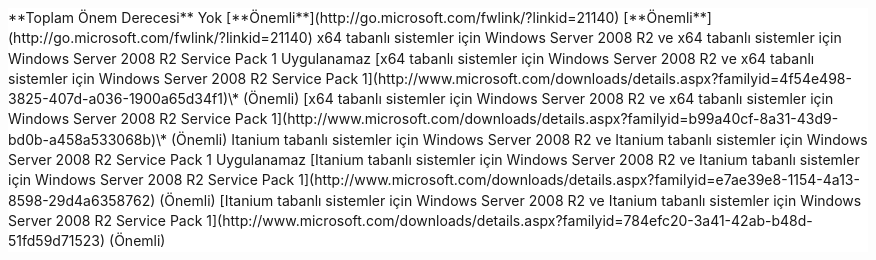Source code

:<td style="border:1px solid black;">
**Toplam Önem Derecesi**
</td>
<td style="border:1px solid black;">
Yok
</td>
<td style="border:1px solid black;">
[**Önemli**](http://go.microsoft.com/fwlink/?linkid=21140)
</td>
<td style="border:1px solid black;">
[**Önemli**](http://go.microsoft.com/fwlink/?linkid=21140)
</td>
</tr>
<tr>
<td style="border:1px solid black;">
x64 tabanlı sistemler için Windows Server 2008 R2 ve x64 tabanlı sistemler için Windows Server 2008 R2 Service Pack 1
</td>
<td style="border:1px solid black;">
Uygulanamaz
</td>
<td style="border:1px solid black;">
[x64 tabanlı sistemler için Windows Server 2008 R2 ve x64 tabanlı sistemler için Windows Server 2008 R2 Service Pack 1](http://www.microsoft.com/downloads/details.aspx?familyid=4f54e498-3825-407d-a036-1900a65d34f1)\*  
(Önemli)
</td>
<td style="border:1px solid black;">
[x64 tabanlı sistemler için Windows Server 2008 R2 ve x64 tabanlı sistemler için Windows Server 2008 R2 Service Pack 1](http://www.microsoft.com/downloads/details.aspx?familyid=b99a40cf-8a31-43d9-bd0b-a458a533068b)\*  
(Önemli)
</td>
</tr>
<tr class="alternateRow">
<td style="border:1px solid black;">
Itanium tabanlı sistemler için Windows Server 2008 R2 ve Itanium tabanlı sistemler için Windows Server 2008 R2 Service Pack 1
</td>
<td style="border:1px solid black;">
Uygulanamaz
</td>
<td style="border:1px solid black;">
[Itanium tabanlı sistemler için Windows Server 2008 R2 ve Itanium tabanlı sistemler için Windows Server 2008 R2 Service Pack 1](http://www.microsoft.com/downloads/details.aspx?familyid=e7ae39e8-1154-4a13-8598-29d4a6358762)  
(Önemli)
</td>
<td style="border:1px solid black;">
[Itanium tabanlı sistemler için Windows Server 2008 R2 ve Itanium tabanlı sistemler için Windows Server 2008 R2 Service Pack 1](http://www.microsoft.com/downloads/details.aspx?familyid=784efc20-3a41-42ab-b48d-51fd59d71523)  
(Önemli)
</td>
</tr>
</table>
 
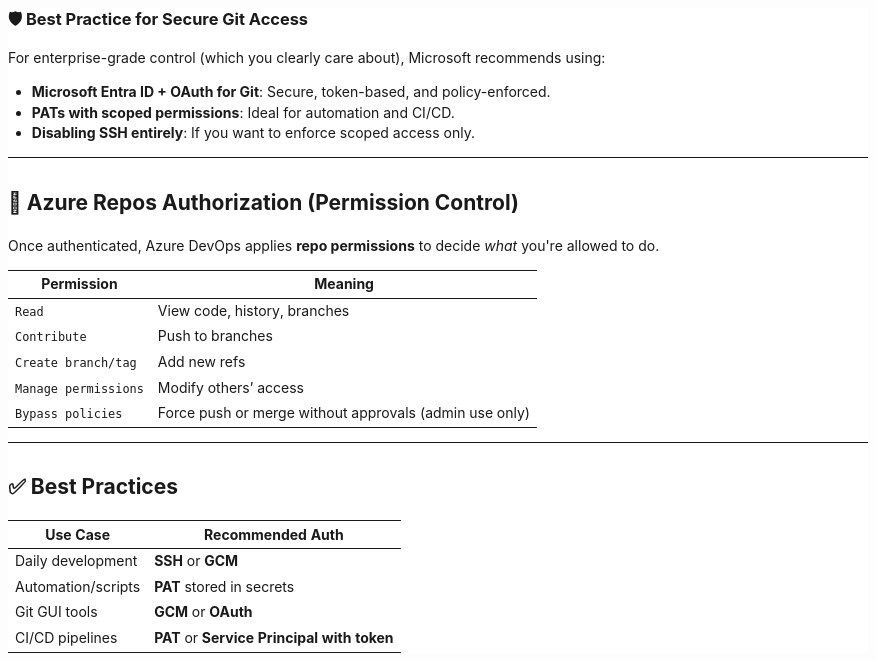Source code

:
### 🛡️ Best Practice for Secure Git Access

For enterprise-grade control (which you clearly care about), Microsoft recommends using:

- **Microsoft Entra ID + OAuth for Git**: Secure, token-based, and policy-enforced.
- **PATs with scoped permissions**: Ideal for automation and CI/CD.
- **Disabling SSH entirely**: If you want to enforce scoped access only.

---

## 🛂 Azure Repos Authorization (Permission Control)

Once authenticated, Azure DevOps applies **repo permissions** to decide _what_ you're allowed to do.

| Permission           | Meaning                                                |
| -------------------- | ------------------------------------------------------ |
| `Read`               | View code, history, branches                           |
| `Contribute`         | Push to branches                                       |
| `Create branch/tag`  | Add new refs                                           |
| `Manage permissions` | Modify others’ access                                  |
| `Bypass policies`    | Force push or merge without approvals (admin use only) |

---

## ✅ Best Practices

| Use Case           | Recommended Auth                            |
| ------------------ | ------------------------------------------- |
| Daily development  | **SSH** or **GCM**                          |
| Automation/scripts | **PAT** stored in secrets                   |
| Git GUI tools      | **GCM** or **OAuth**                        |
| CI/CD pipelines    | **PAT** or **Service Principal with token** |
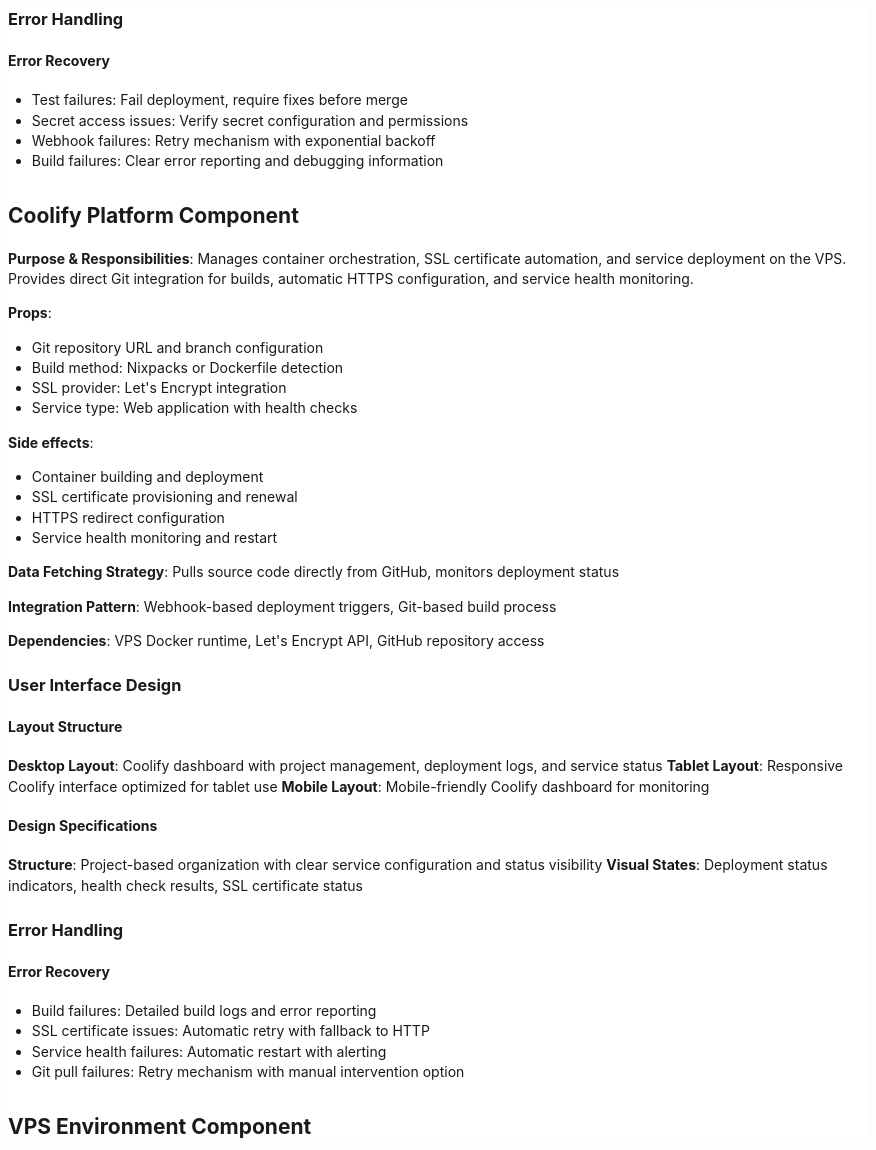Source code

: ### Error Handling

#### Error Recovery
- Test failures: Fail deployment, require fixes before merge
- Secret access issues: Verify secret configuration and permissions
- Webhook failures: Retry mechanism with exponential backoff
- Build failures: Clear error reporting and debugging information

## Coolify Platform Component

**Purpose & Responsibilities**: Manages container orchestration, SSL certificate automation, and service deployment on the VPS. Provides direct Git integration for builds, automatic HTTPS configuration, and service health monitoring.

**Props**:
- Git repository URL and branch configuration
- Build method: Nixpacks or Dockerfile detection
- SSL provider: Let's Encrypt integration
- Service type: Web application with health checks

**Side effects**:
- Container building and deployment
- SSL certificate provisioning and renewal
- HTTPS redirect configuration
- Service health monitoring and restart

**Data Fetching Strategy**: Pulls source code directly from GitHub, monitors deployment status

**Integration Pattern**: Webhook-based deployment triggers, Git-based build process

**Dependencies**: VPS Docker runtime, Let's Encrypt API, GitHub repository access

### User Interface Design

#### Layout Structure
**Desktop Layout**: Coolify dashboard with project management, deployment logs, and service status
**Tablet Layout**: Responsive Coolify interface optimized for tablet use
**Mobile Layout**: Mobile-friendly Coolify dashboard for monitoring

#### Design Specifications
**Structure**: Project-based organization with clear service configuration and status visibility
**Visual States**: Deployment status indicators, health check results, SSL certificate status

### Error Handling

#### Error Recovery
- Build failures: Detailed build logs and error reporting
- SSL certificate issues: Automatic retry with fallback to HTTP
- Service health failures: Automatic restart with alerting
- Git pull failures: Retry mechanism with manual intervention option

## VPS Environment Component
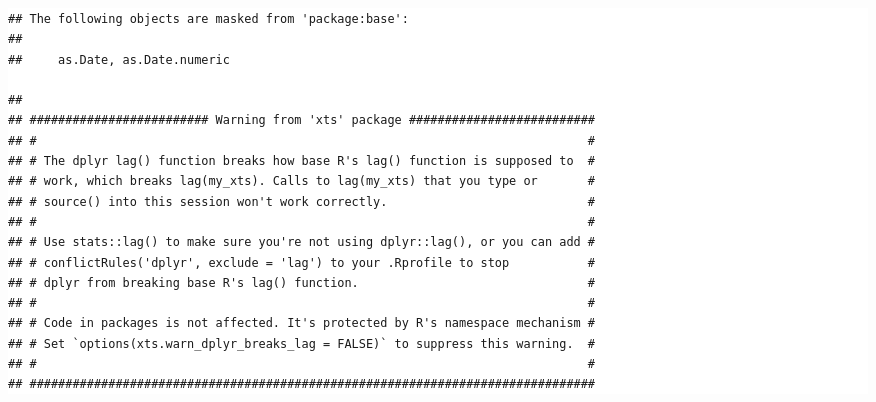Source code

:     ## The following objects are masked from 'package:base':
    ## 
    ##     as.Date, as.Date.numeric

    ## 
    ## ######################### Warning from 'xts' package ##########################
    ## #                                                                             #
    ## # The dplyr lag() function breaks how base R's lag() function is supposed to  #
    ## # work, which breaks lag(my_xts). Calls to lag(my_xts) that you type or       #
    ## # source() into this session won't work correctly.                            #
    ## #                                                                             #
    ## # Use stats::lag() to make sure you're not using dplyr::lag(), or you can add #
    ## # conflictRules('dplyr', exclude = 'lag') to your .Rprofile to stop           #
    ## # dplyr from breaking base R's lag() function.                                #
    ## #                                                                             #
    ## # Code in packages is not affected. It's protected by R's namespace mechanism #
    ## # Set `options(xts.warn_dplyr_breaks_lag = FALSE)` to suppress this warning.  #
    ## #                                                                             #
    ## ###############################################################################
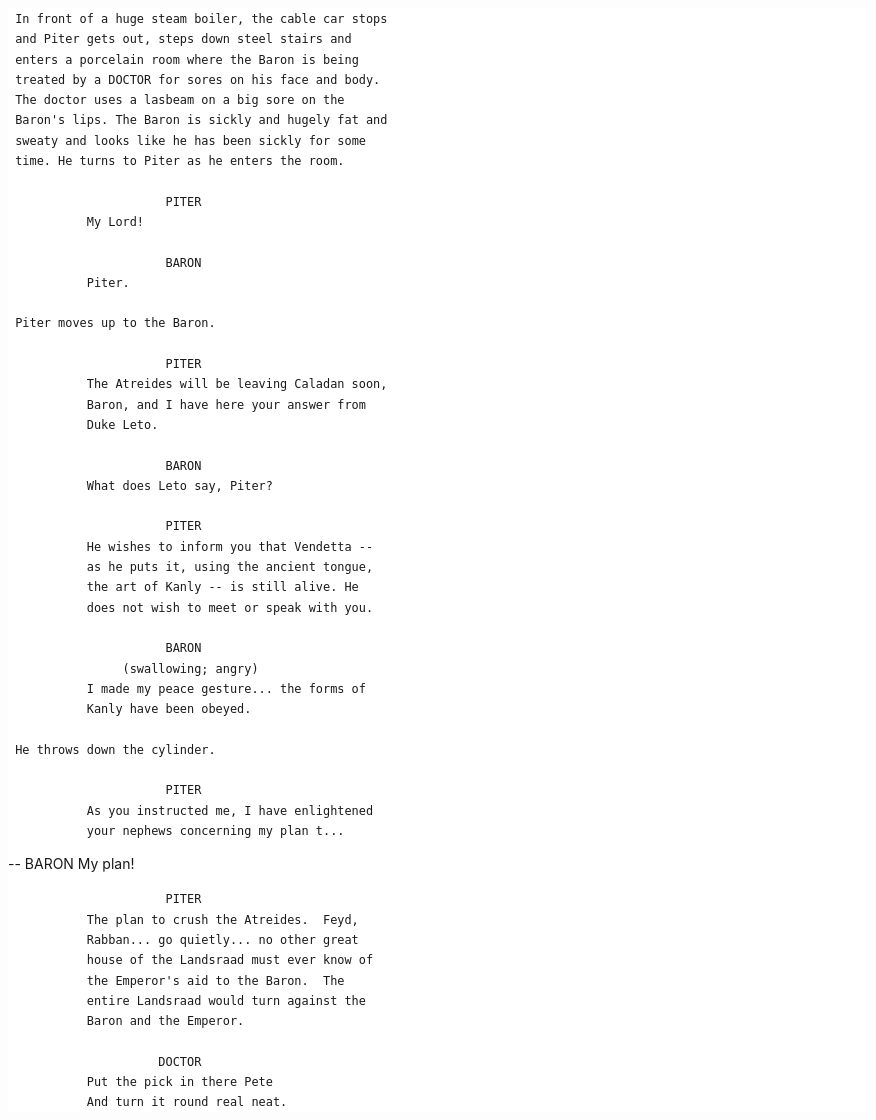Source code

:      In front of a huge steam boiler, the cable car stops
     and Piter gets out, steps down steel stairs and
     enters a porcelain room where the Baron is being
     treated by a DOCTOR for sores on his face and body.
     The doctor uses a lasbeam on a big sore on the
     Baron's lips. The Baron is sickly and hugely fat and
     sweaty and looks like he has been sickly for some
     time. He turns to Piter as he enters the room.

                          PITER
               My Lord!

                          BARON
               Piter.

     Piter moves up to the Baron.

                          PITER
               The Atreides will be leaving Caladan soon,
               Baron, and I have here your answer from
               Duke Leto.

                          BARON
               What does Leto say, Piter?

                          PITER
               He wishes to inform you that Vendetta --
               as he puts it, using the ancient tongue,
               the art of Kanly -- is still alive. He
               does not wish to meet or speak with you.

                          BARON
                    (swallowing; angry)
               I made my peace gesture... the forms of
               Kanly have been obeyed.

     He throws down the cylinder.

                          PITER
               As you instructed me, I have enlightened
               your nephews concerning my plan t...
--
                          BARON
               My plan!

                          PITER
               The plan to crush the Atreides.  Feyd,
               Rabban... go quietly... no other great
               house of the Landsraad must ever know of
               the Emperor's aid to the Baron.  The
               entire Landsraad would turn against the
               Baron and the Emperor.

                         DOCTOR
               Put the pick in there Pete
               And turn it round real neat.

### Exercise aim
Among the records, find every line with the word "have" and copy it.

### Task response
               Baron, and I have here your answer from
               Kanly have been obeyed.
               As you instructed me, I have enlightened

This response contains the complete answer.